── Selected text ──
See: http://ukpmc.blogspot.com/2009/03/acs-open-choice-articles-now-in-pmc-and.html
A cursory glance at the first twenty or so articles from this set shows that grant holders supported by a range of research funders – in addition to the Wellcome Trust – are providing funds to meet OA costs. Indeed, the single biggest funder in this cohort of author/funder pays papers is the NIH.
Peter, I guess the crux of my question was whether you know of any hard data on the percentage of papers published in ACS journals which were subject to the NIH policy.
Each paper published in an ACS journal has an acknowledgment section where authors list funding sources. It seems feasible to do an analysis of these sections across all ACS journals over the past, say, ten years. You’d then be able to tell what percentage of papers were likely to be subject to the NIH mandate going forward. You might also find that some journals like J. Med. Chem. and J. Org. Chem. would be disproportionately affected. Just a guess, though.
I hadn’t seen anything like this and figured if anyone had it would be you. Sounds like the answer was ‘no’?
Author Choice is only one way authors can comply with the NIH policy – the others involve free publication for authors followed by deposition of the manuscript (free) or final paper (for a fee) by ACS after an embargo period:
http://pubs3.acs.org/4authors/copyright/nih/index.html
@DrZZ, maybe I am misunderstanding the basics. What I do know is that one way ACS is enabling authors to comply with the policy is to deposit for them either the manuscript or final paper into PubMed. Over time, PubMed will become a competing, legal source for ACS journal articles; if a high enough percentage of articles become available there (think ahead five to ten years), PubMed might become the preferred source. For an industry with problems not unlike many newspapers, this couldn’t possibly be helpful to the bottom line.
It’s here that I think 10% PubMed availability means something very different than 75% PubMed availability.
@Robert, Author Choice is one of the options for NIH-funded authors – very few seem to have taken it. Here again, hard data on usage would be nice. Still, a look at the most recent issue of J. Org. Chem., for example shows not one of them is Author Choice (as far as I can tell). Why pay for what you can get for free?
───
── Records supplied ──
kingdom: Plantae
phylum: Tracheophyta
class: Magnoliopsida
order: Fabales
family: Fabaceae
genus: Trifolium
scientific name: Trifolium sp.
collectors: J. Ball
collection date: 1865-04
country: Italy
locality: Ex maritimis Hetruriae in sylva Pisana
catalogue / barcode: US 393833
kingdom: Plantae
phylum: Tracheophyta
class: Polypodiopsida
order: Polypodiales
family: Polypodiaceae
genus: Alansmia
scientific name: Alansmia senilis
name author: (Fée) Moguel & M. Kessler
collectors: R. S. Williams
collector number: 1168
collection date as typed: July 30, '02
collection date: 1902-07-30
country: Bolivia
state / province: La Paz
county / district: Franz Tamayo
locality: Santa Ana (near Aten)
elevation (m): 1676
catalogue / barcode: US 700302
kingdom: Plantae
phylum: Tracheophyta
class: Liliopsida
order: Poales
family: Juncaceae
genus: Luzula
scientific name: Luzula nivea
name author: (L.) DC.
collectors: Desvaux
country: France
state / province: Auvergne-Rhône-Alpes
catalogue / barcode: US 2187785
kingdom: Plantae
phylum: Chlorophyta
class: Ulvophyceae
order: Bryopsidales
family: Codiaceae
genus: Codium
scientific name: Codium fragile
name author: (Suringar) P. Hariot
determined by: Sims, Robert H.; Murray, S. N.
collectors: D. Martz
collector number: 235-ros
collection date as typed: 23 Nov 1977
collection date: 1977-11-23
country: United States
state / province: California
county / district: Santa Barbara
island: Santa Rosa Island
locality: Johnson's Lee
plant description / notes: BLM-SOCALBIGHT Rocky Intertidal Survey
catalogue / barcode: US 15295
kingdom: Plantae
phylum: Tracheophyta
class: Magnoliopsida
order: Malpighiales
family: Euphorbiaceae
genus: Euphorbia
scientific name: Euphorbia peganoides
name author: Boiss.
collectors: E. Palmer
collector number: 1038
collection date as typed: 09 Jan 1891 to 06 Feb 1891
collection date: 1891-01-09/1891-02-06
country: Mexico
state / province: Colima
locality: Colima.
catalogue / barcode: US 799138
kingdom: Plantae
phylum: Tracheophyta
───
▶ [What to do]:
(1) List every name or handle that a comment in the discussion of ACS journals and the NIH policy uses to address another participant.
(2) Write the next comment in the discussion of ACS journals and the NIH policy, following on from its last line.

▶ [Answers provided]:
(1) Peter, DrZZ, Robert

(2)
Peter…you commented “Firstly it’s important to realise that Open Access is primarily a business model, and does not affect the quality or volume of publications.” I review a lot of papers and my experience of peer review for certain Open Access journals (no names declared) is that my input and comments are ignored. There ARE high quality Open Access Journals but there are VERY low quality versions too. I have personally reviewed articles and they have been refused from closed access journals for good scientific reasons only to see the same article show up, UNTOUCHED, and supposedly with peer review, in an open access journal. This is NOT about Open Access not working…it is about a bad publisher/process…either Open or Closed. Such Open Access publishers should be identified but it’s a dangerous stance to talk…what are the definitions of “Quality”?
@ChemSpiderMan
Thanks…
I’ll come back to this later.
There are good and bad journals in both Closed and Open and it’s highly discipline dependent. I won’t disagree that there are some very bad Open Access journals. But there are also awful Closed access publishers.
I wonder how it is that the thinking of the chemistry community is so different from that of the physice community where the major physics journals have existed in perfect harmony with the OA arXiv repository for over a decade?
Barbara, isn’t that something to do with the history of the discipline? I’m not sure of my facts here, so perhaps someone else could comment, but hasn’t chemistry traditionally been supported by large, wealthy, monolithic organisations, perhaps with industry connections? I’m searching around for reasons other than the suggestion that chemists are somehow different.